Laurie Taylor column

十一月 22, 2002

"Quasi-academic degrees are winning favour" - THES , November 15.

Item 16 on the agenda. Statement by Professor Lapping.

Thank you, Dr Quintock. Some of you around this table will remember that fateful day back in 1976 when the name of this department was changed from the Department of Social Studies to the Department of Media and Cultural Studies. As events have shown, that was a bold and prescient move.

Hear, hear.

At the time there were those who felt that abandoning the massive theoretical legacy of Marx, Comte, Weber and Durkheim for nothing more than half-a-dozen badly written monographs on Dynasty and Coronation Street was an act of intellectual philistinism. But the results in terms of student recruitment speak for themselves.

Hear, hear.

How long, though, will that situation persist? All around the country brand new courses are taking off - courses in video-game design, music therapy, kebab retailing, university management, feng shui, and advanced body piercing. Are we in danger of being left behind? Is media studies becoming a tad passé ? Is now the moment to say goodbye to genre, text, narrative, encoding, the male gaze, bricolage and signifying practices and engage with the new intellectual currents of thought that characterise the disciplines of golf studies or sports science?
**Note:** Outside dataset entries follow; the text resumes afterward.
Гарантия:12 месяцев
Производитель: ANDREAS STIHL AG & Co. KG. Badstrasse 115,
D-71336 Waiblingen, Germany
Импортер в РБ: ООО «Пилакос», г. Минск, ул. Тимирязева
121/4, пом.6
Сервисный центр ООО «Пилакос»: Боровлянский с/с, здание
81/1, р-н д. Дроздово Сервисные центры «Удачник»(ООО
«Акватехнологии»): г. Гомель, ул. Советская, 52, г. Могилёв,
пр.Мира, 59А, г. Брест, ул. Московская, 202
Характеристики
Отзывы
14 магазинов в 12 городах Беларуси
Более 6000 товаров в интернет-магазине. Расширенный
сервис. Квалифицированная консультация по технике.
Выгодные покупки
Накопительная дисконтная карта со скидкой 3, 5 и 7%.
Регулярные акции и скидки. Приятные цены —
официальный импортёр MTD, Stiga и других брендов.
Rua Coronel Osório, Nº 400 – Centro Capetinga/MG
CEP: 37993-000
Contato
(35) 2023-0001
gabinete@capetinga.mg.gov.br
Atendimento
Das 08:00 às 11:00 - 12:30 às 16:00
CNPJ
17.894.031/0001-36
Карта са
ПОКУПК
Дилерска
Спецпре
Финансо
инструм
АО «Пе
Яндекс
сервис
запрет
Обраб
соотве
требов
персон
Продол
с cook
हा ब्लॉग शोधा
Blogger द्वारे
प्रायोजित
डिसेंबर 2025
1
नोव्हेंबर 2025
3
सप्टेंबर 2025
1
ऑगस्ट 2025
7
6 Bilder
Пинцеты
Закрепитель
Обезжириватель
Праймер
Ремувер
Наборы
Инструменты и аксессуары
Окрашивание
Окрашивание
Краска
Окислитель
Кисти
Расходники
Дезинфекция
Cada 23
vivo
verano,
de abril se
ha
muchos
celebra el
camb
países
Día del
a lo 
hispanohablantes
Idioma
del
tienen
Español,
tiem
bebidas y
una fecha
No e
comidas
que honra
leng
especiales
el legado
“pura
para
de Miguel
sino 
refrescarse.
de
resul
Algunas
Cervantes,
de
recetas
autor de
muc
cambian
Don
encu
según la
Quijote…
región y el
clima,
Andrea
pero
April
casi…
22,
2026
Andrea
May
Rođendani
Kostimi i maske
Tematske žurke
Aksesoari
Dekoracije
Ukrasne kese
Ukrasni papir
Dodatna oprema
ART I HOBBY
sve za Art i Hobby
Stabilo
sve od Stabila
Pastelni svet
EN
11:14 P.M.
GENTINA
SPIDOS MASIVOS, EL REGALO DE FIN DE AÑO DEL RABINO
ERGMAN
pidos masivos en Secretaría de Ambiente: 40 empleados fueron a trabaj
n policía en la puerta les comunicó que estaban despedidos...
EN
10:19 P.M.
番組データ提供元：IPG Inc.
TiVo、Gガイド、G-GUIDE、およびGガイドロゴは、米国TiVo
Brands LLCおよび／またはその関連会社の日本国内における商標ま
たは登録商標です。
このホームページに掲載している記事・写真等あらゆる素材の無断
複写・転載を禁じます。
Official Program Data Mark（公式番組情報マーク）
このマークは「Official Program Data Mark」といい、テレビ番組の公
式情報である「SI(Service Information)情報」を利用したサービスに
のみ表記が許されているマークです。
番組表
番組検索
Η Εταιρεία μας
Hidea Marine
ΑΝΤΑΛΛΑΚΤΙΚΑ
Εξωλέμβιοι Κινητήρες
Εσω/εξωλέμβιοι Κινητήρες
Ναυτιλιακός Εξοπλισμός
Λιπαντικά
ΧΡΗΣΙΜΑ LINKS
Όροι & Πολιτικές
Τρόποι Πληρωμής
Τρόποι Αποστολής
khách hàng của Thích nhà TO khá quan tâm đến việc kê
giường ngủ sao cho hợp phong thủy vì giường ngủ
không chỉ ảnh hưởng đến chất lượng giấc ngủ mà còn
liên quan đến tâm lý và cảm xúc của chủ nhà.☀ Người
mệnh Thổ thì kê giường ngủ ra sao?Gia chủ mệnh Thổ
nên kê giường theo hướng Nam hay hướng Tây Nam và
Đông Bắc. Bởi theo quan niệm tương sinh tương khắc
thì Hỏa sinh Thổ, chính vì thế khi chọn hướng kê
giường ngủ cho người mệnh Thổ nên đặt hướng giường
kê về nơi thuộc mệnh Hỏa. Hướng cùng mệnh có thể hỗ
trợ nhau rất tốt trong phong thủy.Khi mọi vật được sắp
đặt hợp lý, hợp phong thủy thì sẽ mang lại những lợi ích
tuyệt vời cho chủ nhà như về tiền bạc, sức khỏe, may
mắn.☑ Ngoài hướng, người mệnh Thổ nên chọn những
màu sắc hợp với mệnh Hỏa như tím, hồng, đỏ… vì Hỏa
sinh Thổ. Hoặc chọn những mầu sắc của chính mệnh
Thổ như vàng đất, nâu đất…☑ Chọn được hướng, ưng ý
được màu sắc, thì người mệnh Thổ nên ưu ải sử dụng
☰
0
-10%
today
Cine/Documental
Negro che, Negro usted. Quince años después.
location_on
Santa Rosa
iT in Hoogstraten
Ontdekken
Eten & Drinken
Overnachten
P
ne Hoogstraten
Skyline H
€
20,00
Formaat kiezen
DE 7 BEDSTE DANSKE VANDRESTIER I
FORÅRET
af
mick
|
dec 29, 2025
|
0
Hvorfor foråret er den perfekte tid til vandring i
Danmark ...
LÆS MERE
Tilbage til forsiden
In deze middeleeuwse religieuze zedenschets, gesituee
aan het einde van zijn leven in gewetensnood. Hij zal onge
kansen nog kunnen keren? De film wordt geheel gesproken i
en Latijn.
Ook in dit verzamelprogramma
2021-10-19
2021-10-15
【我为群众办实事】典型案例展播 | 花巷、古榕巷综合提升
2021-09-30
Professor Lapping, those are indeed bold questions. But if we do decide to reconstitute this department, then it should surely be on the basis of a free vote. Your own preference for a sports-oriented department has already been made far too evident.

In what way?

It not only loomed large in your presentation but...

To the point, Dr Quintock.

Am I the only one in the room who noticed that our traditional tea and biscuits had been replaced this afternoon by a plate of orange halves?